The cinema was like a cathedral, with uniformed men and women directing a stream of people to seats, chattering couples, and young men in groups, everyone talking loud and barking in laughter. The columns were like those in the Parthenon in Athens, modern angels were etched in gold on the wall, and a deep red curtain stood thirty meters tall.

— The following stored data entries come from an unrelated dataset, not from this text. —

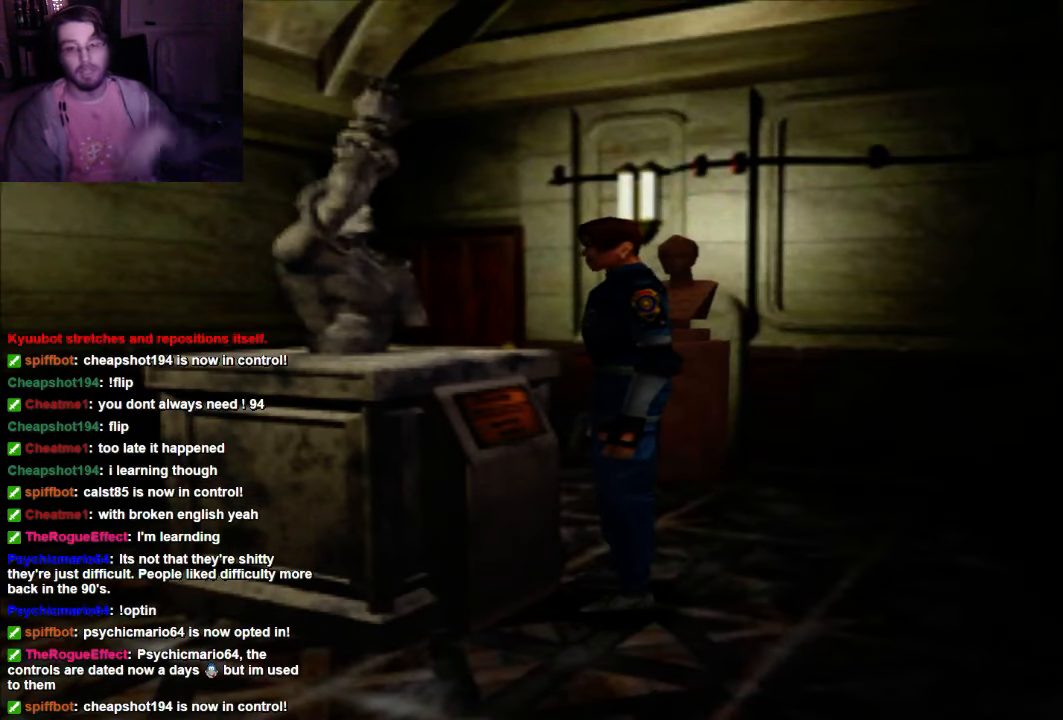
{"buttons": [], "left_stick": "center", "right_stick": "center", "events": []}
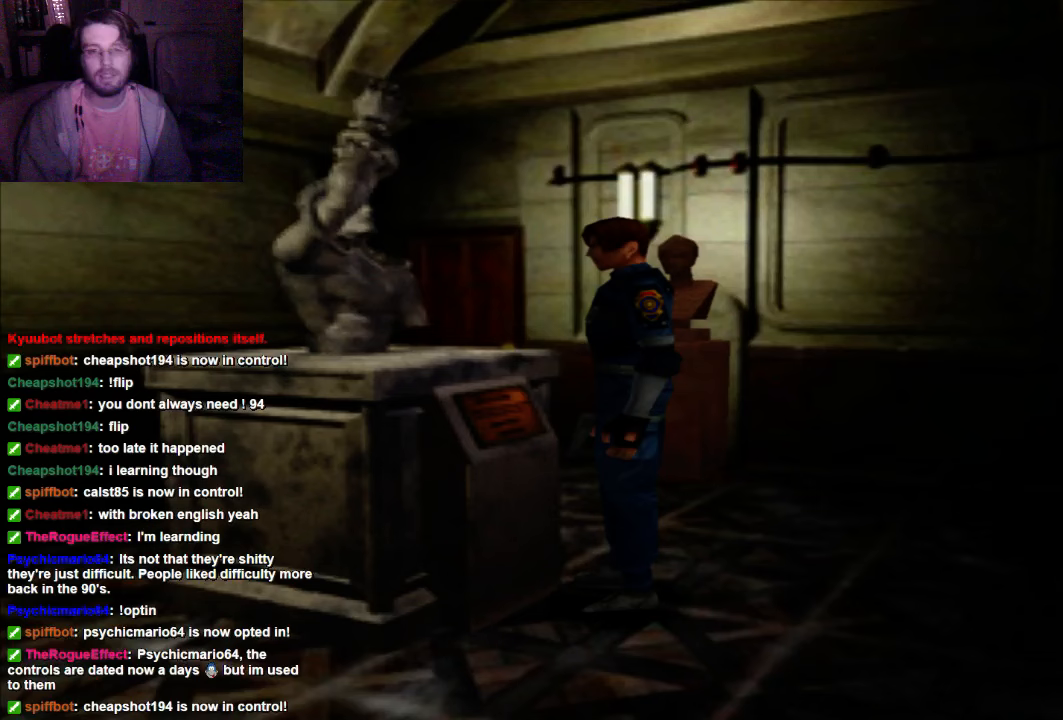
{"buttons": [], "left_stick": "center", "right_stick": "center", "events": []}
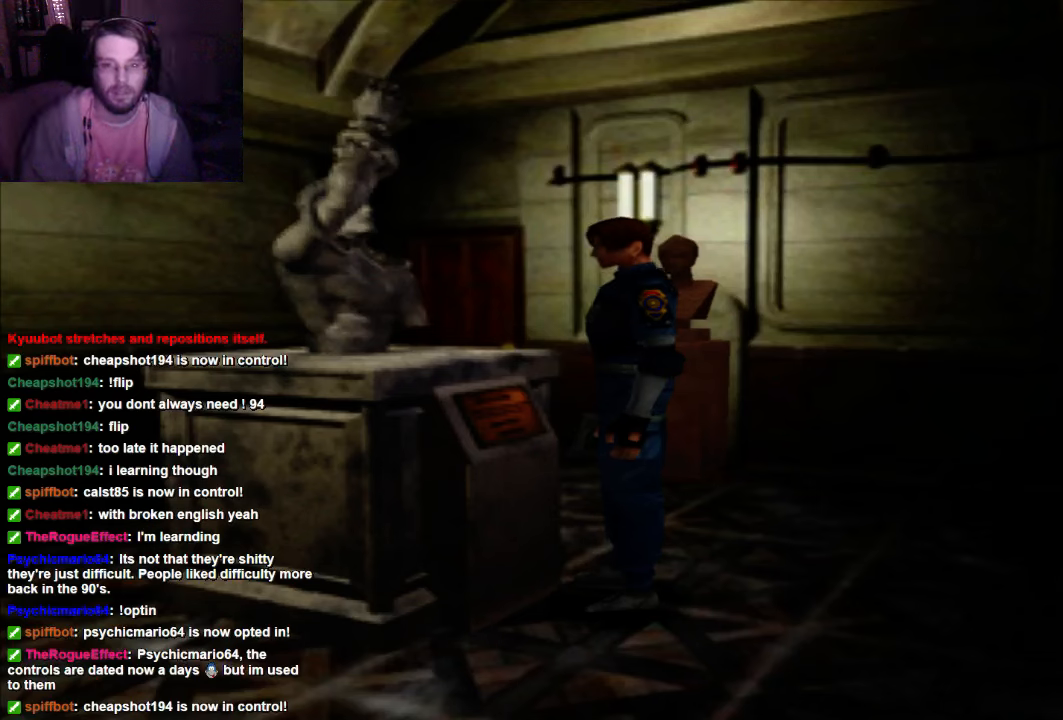
{"buttons": [], "left_stick": "right", "right_stick": "center", "events": [[333, "left_stick", "right"]]}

Assan took off his shoes just as the curtain opened and a short movie appeared on a screen as big as the hull of the Berengaria. Music played as fancy words flipped and spun on the screen, appearing and disappearing so fast Assan couldn’t sound out a single letter. The movie showed ladies dancing and men arguing. Then another short movie played, with more music and flying words. This movie had boxers in it and skies full of airplanes. A third short movie showed a very serious woman saying very serious things, then weeping, then running down a street calling out a name, then that movie was over. A moment later the screen burst into vivid colors as a funny-looking man dressed like a cowboy, but not a real cowboy, and a gorgeous woman with black hair and the reddest of lips sang songs and said things that made the cathedral echo with laughter. Despite that, Assan soon fell asleep hard and deep.